People who are allowed to use heroin don't always just waste their life away and mooch off the system and sit around all day getting high. Heroin isn't even like alcohol or coke where you are unable to function normally when you are under the influence. You can think and act clearly and rationally, and go about daily activities like any normal person. In fact, someone on opiates may even be
more productive than a normal person, because the drug helps to deaden pain, and activities that would be overly strenuous or boring to a sober person are much more easily handled by someone who is high on opiates. I know that when I am in school and have plenty of heroin, I am able to study for hours upon hours with no trouble at all, because I feel good and relaxed and am able to focus without being bothered by how boring or difficult what I am doing is. Just like people on methadone are able to function again, so can people on heroin.

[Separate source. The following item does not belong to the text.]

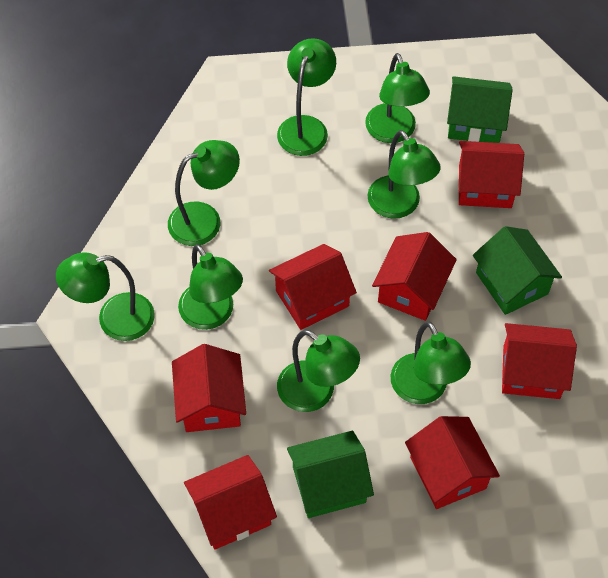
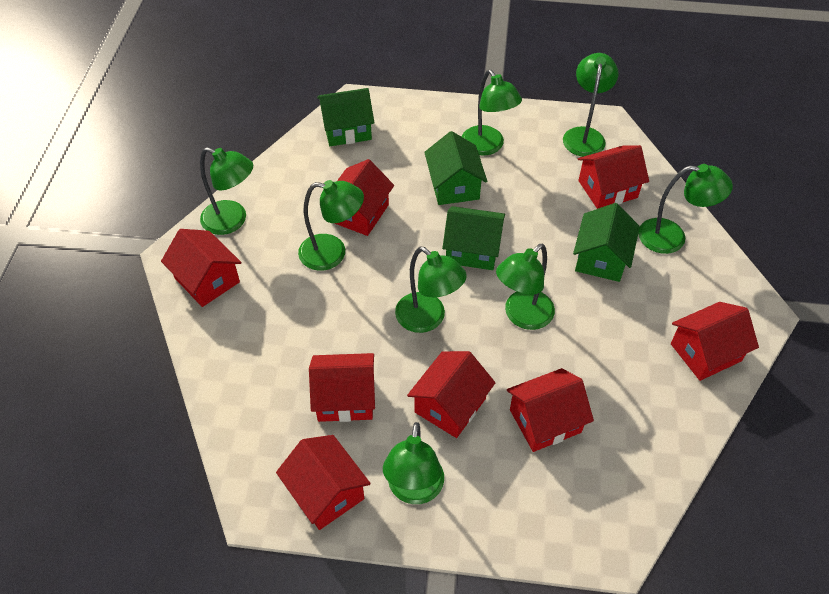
green house: [287,431,374,518] [447,76,513,143] [473,226,562,315] = 3 -> [317,88,374,146] [424,131,487,205] [442,206,505,270] [573,203,640,282] = 4
red house: [172,344,246,432] [184,455,277,550] [269,244,357,330] [372,232,457,321] [405,416,500,509] [459,141,524,208] [502,323,577,399] = 7 -> [161,229,242,307] [276,435,371,530] [309,353,375,422] [334,159,394,236] [407,351,495,438] [507,368,594,452] [578,145,649,209] [671,302,759,381] = 8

What you say is just patently wrong, and comes from being both uninformed and prejudicial, as well as completely ignorant with the nature of addiction and how it affects people. There is a component of choice when it comes to addiction, I suppose, but after a while it really isn't a choice anymore, you are stuck and there is a good chance that even if you do get better in some ways, your life will never be the same again and you will live with it in one form or another until the day you die. Subscribing addiction to a lack of morals or strength of character is totally incorrect, as you would know if you had any experience with it yourself. Just because you were lucky enough to avoid that particular problem doesn't mean that you are somehow smarter or better than someone who has not. Some, if not most, people fall into addiction without ever realizing it. They become addicted because of a serious injury that requires opiate treatment for pain management, or they were never properly educated on the dangers of addiction, or they were young and uninformed, or they fell into a cycle of using because it was the only thing that worked to alleviate crippling depression. You can't blame these people any more than you can blame someone who gets hit by a bus or gets lost hiking in the woods or catches some crippling communicative disease. Add in the genetic component and you might as well be blaming people who are born blind for not being able to see.
Wake up, man. Your attitude is ignorant, cruel, and totally unhelpful, and is, unfortunately, indicative of the thinking of most of the drug prohibitionists out there. You are what is wrong with society when it comes to the dismal state of addiction and drug policy and treatment in the world.

P.S. - It isn't like the drugs themselves cost the taxpayer a great deal of money in the first place. Why not get mad at the huge amounts of totally wasteful pork-barrel spending and other wasteful and unethical government spending practices.